[DIRECTIONS FOR THIS TASK]: In the data below, copy out the lines starting with the one that contains "pose: elev=319.9 azim=297.9" and going on through the one that contains "Dot at: (317, 145)". Include both of those lines and leave everything else out.

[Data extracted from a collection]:
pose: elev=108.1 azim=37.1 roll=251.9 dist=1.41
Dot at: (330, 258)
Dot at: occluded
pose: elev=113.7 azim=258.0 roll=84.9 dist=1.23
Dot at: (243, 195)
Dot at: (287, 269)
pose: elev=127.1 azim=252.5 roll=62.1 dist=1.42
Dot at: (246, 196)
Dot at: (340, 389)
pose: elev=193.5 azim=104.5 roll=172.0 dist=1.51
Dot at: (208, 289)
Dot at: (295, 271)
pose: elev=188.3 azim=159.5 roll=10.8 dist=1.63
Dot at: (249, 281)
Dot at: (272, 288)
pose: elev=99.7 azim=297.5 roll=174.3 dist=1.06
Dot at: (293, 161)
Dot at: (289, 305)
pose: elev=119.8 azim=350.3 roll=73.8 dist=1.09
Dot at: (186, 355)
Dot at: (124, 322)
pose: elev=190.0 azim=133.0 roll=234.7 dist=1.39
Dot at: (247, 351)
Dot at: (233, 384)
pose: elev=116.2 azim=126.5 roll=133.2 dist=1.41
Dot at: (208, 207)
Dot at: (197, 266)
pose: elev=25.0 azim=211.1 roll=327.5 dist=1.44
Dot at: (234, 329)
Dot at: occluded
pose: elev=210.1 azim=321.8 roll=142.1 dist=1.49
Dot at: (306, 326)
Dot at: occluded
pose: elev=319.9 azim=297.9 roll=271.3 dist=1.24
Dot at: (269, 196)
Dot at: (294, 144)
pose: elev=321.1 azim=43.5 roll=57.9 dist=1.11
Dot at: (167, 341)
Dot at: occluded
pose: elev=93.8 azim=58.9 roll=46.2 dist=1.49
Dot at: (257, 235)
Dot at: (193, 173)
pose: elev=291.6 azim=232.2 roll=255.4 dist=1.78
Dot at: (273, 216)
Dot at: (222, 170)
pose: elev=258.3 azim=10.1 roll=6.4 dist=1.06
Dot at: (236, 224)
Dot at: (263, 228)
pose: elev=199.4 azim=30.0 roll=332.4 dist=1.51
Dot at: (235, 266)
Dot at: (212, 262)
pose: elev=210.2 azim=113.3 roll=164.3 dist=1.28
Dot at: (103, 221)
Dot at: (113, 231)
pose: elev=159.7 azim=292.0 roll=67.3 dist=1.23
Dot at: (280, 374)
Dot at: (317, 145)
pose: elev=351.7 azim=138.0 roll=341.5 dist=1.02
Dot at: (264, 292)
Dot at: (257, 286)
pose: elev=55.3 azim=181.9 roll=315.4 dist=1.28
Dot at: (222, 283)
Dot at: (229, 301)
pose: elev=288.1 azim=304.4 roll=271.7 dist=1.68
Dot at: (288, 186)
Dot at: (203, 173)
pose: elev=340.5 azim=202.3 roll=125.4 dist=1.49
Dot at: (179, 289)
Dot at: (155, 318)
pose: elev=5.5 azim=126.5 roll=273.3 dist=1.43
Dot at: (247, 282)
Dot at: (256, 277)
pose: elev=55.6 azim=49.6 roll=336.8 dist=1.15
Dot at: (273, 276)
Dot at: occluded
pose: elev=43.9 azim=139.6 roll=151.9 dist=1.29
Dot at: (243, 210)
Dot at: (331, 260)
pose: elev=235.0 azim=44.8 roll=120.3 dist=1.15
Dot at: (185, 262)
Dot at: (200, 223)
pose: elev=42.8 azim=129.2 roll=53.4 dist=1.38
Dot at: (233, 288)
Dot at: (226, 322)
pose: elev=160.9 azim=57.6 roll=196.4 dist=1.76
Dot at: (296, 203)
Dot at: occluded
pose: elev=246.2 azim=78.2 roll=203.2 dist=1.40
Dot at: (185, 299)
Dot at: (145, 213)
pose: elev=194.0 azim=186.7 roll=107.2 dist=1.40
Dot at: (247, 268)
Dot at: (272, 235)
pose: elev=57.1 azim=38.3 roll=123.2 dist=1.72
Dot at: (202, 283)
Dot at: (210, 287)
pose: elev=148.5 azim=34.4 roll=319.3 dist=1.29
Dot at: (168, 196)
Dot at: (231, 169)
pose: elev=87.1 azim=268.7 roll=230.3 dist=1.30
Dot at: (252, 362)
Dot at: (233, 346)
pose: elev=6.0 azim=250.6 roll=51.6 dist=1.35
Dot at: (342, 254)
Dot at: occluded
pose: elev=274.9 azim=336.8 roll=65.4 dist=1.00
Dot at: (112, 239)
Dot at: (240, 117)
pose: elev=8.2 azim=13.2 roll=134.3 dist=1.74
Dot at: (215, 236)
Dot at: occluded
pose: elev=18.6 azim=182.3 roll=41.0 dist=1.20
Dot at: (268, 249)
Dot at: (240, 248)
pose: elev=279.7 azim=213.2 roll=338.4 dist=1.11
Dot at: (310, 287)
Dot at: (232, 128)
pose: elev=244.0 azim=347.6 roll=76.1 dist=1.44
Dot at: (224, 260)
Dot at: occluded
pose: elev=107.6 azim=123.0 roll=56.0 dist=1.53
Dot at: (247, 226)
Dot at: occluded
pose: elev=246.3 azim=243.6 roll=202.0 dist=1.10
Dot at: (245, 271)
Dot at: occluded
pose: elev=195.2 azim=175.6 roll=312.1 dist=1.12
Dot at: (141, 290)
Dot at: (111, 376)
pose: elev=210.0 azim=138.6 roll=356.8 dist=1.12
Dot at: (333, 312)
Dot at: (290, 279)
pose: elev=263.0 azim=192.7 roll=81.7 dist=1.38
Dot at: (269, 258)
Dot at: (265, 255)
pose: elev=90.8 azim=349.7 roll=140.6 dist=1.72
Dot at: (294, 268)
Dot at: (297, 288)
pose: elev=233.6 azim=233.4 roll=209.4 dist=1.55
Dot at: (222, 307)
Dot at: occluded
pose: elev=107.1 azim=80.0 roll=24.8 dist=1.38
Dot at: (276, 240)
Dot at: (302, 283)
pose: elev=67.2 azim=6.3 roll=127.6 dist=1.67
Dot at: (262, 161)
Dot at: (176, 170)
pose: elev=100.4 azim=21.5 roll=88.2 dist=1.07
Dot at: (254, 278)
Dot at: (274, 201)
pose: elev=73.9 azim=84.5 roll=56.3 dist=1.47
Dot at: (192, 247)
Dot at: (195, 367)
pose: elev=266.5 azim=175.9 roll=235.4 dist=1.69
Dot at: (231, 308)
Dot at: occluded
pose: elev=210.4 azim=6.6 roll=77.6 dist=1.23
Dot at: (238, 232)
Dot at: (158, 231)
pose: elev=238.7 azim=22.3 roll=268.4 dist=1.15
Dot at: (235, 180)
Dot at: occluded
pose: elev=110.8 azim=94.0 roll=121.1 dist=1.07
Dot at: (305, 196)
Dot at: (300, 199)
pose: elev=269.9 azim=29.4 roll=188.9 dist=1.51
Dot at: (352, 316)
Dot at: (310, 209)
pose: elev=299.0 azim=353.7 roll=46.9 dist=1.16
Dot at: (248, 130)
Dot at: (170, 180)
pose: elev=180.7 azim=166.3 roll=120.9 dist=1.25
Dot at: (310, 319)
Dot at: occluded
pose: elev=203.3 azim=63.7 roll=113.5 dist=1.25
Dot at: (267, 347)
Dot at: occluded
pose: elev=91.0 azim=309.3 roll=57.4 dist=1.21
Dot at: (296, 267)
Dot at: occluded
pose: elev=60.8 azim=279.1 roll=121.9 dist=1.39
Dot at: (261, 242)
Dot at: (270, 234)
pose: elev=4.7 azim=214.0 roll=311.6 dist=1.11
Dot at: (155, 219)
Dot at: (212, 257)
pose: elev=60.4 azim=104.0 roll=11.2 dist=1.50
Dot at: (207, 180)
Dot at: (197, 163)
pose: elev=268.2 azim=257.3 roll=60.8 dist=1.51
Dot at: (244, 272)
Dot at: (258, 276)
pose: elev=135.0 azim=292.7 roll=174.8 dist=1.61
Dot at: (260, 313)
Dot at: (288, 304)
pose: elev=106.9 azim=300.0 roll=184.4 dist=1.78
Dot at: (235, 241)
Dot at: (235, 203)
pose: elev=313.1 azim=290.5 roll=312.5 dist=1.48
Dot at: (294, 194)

[CORRECT ANSWER]:
pose: elev=319.9 azim=297.9 roll=271.3 dist=1.24
Dot at: (269, 196)
Dot at: (294, 144)
pose: elev=321.1 azim=43.5 roll=57.9 dist=1.11
Dot at: (167, 341)
Dot at: occluded
pose: elev=93.8 azim=58.9 roll=46.2 dist=1.49
Dot at: (257, 235)
Dot at: (193, 173)
pose: elev=291.6 azim=232.2 roll=255.4 dist=1.78
Dot at: (273, 216)
Dot at: (222, 170)
pose: elev=258.3 azim=10.1 roll=6.4 dist=1.06
Dot at: (236, 224)
Dot at: (263, 228)
pose: elev=199.4 azim=30.0 roll=332.4 dist=1.51
Dot at: (235, 266)
Dot at: (212, 262)
pose: elev=210.2 azim=113.3 roll=164.3 dist=1.28
Dot at: (103, 221)
Dot at: (113, 231)
pose: elev=159.7 azim=292.0 roll=67.3 dist=1.23
Dot at: (280, 374)
Dot at: (317, 145)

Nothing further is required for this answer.